When the group was at its height in the late ’90s, they were considered the most famous girl group of all time. They were selling millions of records per year, making films, winning awards, accepting sponsorships, meeting Nelson f*cking Mandela. Their name was uttered in the same sentence as The Beatles for God’s sake. They were successful and, at the time, it was uncommon to see a group of young women take ownership of their bodies, unabashedly share their views, make sticky sweet pop odes to female friendship, and claim to be feminists while making a buck. They didn’t fit into neat boxes. They weren’t Riot Grrrls, punk rockers who tackled serious issues of rape, abuse, racism, and the patriarchy with their underground movement. They weren’t Alanis Morissette, seething with raw anger and disappointment as they sang about being spurned by old lovers.

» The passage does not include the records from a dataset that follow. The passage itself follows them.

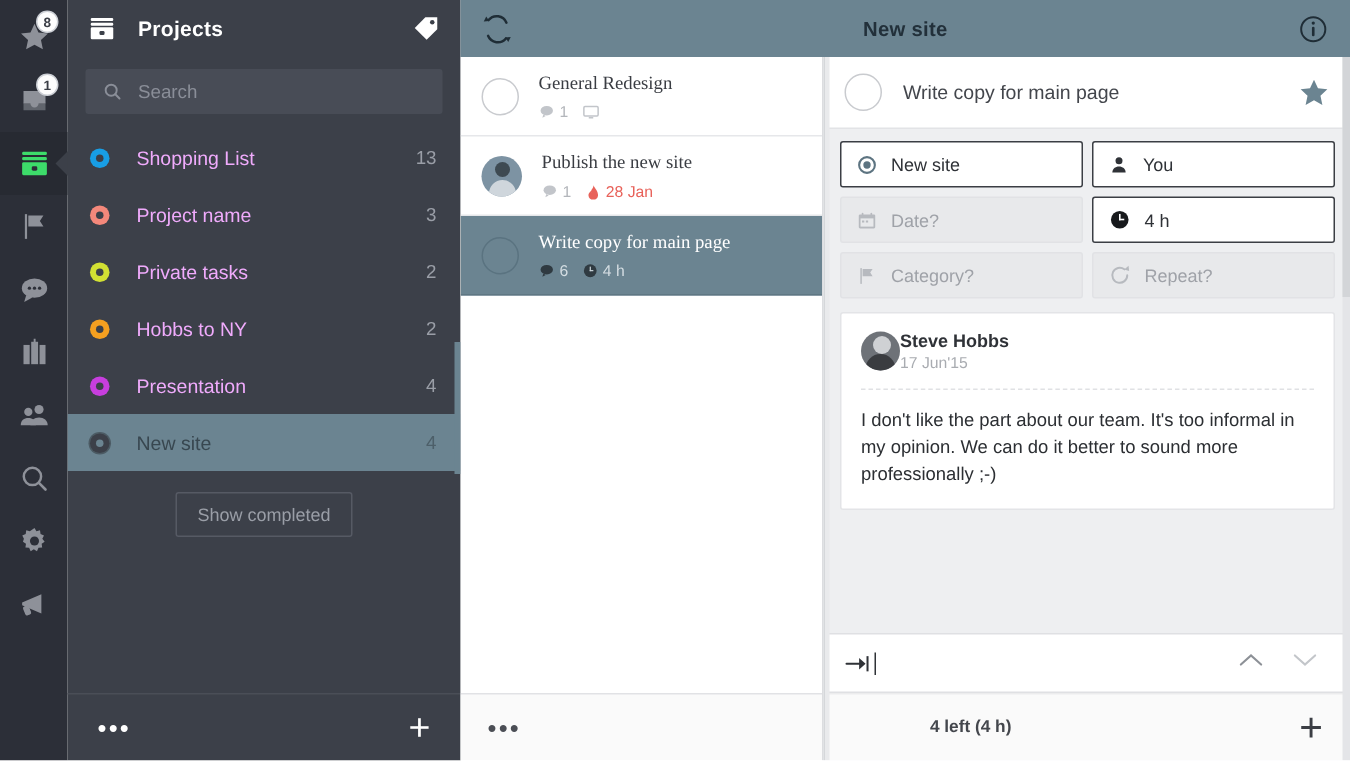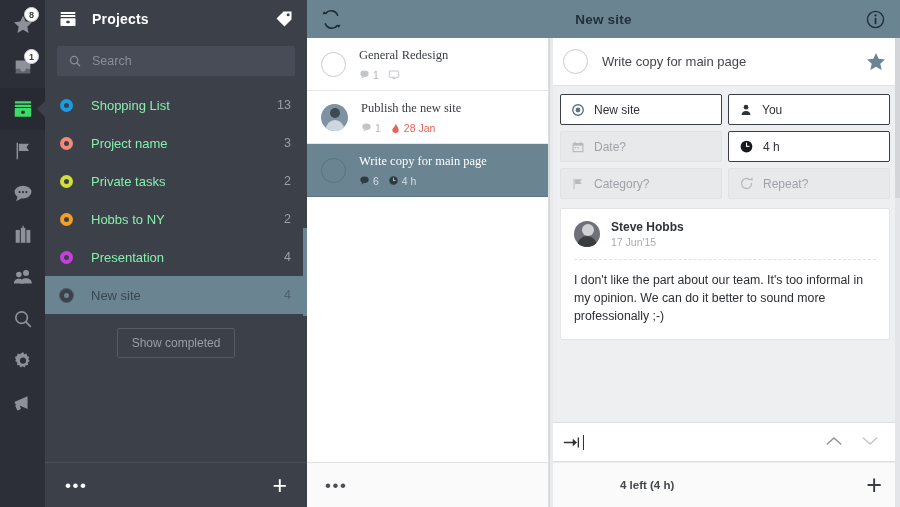--- a/index.html
+++ b/index.html
@@ -75,7 +75,7 @@
   }
   .proj-row.selected .dot::after { background: #6b8491; }
   .proj-name {
-    flex: 1; margin-left: 18px; color: #86efac; font-size: 13px;
+    flex: 1; margin-left: 18px; color: #f0abfc; font-size: 13px;
   }
   .proj-row.selected .proj-name { color: #384750; }
   .proj-count { color: #9a9ea7; font-size: 12.5px; }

They were five women with eccentric tastes, they donned baby doll dresses with pigtails and tracksuits with ponytails and jungle prints with bold Afros. They liked makeup, they were athletic, they were articulate, they could wear the f*ck out of a pair of high heels, and they apologized to no one for not conforming to what a feminist was thought to be.
They weren’t writing manifestos or vagina monologues or explicitly advocating for a woman’s right to an abortion, but they were reaching an audience of impressionable young women and introducing them to ideas that had long vanished from mainstream media. And just because it was mainstream, condensed and packaged and sold for profit doesn’t mean it wasn’t valuable to the movement or that somehow, after decades away from the spotlight, the Spice Girls are now irrelevant; worse, harmful to this new #MeToo era.
Later, Buffy and Missy Elliot and Hermione Granger and Daria would come along and introduce me to new styles of feminism — TV heroines that kicked ass and were book-smart, female rappers with something more to sing about than just money and women — but before that there were the Spice Girls. I’d like to believe that what they did for me — giving me an outlet, a rallying cry, and an example of how to embrace my feminism and enjoy discovering who I was, who I wanted to be — is the same thing they did for plenty of other girls too. As an adult, I can look back and spot flaws, but as a kid in a bubble, who felt out of place and misunderstood, I just saw validation and acceptance. I saw women who knew me. Who believed me.
That’s why we need the Spice Girls again. No matter how tainted this reunion tour might be by more commercialism and capitalism and critics piling on their cynicism, we need the Spice Girls to remind us why we started #MeToo and #TimesUp, why we march and protest and retweet in the first place.
Sisterhood. Solidarity. The belief that girl power can change the world.